Part of a data file:
** BEGIN **
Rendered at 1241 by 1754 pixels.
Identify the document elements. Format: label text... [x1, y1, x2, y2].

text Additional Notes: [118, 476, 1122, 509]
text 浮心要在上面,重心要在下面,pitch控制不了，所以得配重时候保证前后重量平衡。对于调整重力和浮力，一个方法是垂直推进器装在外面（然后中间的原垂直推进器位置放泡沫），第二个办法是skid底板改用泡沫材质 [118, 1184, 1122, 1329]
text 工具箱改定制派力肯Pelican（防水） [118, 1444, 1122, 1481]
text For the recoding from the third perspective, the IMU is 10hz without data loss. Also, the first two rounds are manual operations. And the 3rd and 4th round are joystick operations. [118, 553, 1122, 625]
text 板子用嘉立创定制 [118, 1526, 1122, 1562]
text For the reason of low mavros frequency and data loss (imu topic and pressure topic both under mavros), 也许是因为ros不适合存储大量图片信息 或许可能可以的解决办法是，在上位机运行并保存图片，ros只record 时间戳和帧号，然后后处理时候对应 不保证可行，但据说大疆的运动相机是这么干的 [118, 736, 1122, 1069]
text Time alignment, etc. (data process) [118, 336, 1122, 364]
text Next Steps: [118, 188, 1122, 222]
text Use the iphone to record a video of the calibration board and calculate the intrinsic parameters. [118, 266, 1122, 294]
** END **
■ **Directions for this task**:
Select each row above that contains the string "text", matching case, and copy those rows.

■ **Solved exercise**:
Identify the document elements. Format: label text... [x1, y1, x2, y2].
text Additional Notes: [118, 476, 1122, 509]
text 浮心要在上面,重心要在下面,pitch控制不了，所以得配重时候保证前后重量平衡。对于调整重力和浮力，一个方法是垂直推进器装在外面（然后中间的原垂直推进器位置放泡沫），第二个办法是skid底板改用泡沫材质 [118, 1184, 1122, 1329]
text 工具箱改定制派力肯Pelican（防水） [118, 1444, 1122, 1481]
text For the recoding from the third perspective, the IMU is 10hz without data loss. Also, the first two rounds are manual operations. And the 3rd and 4th round are joystick operations. [118, 553, 1122, 625]
text 板子用嘉立创定制 [118, 1526, 1122, 1562]
text For the reason of low mavros frequency and data loss (imu topic and pressure topic both under mavros), 也许是因为ros不适合存储大量图片信息 或许可能可以的解决办法是，在上位机运行并保存图片，ros只record 时间戳和帧号，然后后处理时候对应 不保证可行，但据说大疆的运动相机是这么干的 [118, 736, 1122, 1069]
text Time alignment, etc. (data process) [118, 336, 1122, 364]
text Next Steps: [118, 188, 1122, 222]
text Use the iphone to record a video of the calibration board and calculate the intrinsic parameters. [118, 266, 1122, 294]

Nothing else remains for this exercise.